All of this to say that consistent, and coherent, information that can be provided in a consistent fashion is the lifeblood of useful replication. Why do I say that? Information is tools. Period. All these tools create a landscape upon which we navigate our decisions, choices, selves and business. and while its easy to say having a hammer when you need a screwdriver is the flaw of replication, I would suggest there is a reason a hammer is in every toolbox.

In the end.

While its easy to suggest innovation is the lifeblood of a business, its really not. innovation, or continuous improvement, certainly enhances the likelihood of future survival, but it is its replication strengths & abilities that makes sure a business survives and is survivable <if not thriveable> through chaotic dynamic situations, and offers the pathway to consistent profitability <which, looping back, funds innovations and people>. In other words, success is often found in the business of replicating business.
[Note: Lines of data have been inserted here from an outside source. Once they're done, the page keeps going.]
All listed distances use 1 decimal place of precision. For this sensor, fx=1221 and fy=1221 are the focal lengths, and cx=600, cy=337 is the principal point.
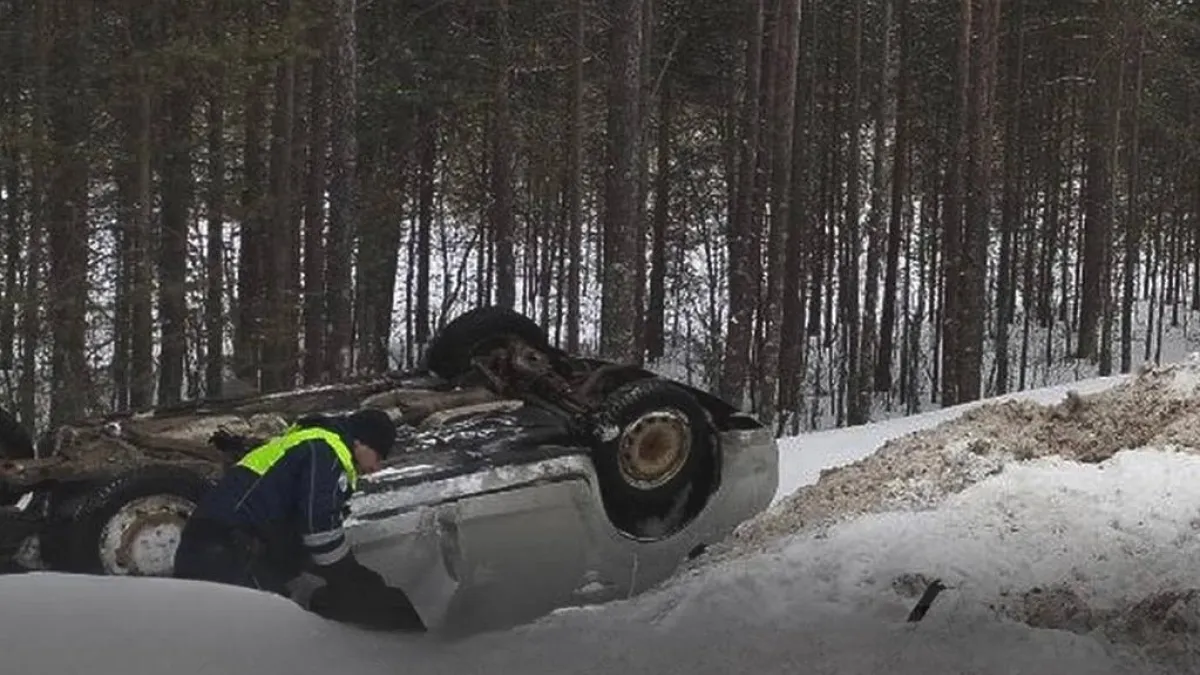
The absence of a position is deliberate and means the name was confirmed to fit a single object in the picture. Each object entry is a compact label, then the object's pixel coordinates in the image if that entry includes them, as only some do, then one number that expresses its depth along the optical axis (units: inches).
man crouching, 186.1
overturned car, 214.2
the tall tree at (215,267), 574.6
“It is the predicament of mankind that man can perceive the problematique, yet, despite his considerable knowledge and skills, he does not understand the origins, significance, and interrelationships of its many components and thus is unable

to devise effective responses. This failure occurs in large part because we continue to examine single items in the problemarique without understanding that the whole is more than the sum of its parts, that change in one element means change in the others.”